From the hiking account below, copy the passage that begins with the words containing "We found a lovely" and ends with "the old inn.", reproducing every word unchanged.

» **DOCUMENT EXTRACT**:
....................
The further south we drove, the worse the weather and the forecast became. Lighting was visible, and tornado watches were added. We made the call to stay in town for the night and hit the trail in the morning. As we drove away from the trail head to the hotel, the heavy weather hit, and we were relieved to not be out in it. While we have had many a very wet weekend, lightning and tornado watches are a different ball game, especially when hiking with metal poles and setting up a tent that has metal poles.

Sunrise Mountain Pavillion

Sunrise Mountain Pavillion

We found a lovely old historic inn in nearby Milford, Pennsylvania. It was built in 1852, and has a fancy restaurant and slightly less fancy French Bistro in the basement. We ate there and enjoyed all the photos of the many very famous people who have stayed there over time, from Diplomats, US Presidents, poets, authors, foreign dignitaries, actors and actresses and more.  We celebrated a belated anniversary dinner in the bistro and enjoyed talking about and trying new wines with the somm. This area used to be the recreation capital of the northeast, hence all the famous visitors. It was a nice quaint little town, matching the ambiance of the old inn.

Culver Lake from Culver Ridge

Culver Lake from Culver Ridge

The bad weather stuck around until almost 11pm, and we were again relieved to have made this choice. We chose to do the hike southbound so we could maximize miles over the time allotted. We stayed very much on schedule, and the almost 9 miles was still quite a workout for us for our first section hike of the season – even with day packs. In the morning we were up and out early, skipping breakfast in favor of an on-time trail start. Just .2 in from the road is Mashipacong shelter.
....................
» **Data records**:
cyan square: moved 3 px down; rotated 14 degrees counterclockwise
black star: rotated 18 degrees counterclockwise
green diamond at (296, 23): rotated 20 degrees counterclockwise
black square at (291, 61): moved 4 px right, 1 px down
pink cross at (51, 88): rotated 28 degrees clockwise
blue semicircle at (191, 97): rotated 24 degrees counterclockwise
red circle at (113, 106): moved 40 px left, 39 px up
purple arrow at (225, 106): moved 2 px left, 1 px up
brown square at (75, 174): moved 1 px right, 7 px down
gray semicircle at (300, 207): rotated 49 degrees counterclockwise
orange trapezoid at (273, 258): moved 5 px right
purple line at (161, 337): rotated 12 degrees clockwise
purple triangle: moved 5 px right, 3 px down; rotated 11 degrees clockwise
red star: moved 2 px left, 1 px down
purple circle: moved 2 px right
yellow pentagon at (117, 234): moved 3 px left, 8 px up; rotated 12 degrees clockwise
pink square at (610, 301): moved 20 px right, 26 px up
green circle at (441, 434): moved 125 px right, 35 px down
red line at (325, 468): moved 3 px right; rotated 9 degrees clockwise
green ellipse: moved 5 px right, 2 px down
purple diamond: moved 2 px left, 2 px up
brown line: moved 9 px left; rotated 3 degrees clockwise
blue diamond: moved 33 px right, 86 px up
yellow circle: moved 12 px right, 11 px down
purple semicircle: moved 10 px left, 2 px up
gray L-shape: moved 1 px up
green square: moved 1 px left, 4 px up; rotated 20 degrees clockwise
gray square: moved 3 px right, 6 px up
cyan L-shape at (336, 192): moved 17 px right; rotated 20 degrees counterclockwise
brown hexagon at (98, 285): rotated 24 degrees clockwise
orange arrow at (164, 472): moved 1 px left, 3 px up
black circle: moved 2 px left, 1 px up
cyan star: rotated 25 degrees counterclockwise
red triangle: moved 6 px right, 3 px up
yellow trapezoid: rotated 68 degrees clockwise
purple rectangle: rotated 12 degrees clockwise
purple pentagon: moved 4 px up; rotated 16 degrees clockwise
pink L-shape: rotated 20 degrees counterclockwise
....................
» **WRITTEN RESPONSE**:
We found a lovely old historic inn in nearby Milford, Pennsylvania. It was built in 1852, and has a fancy restaurant and slightly less fancy French Bistro in the basement. We ate there and enjoyed all the photos of the many very famous people who have stayed there over time, from Diplomats, US Presidents, poets, authors, foreign dignitaries, actors and actresses and more.  We celebrated a belated anniversary dinner in the bistro and enjoyed talking about and trying new wines with the somm. This area used to be the recreation capital of the northeast, hence all the famous visitors. It was a nice quaint little town, matching the ambiance of the old inn.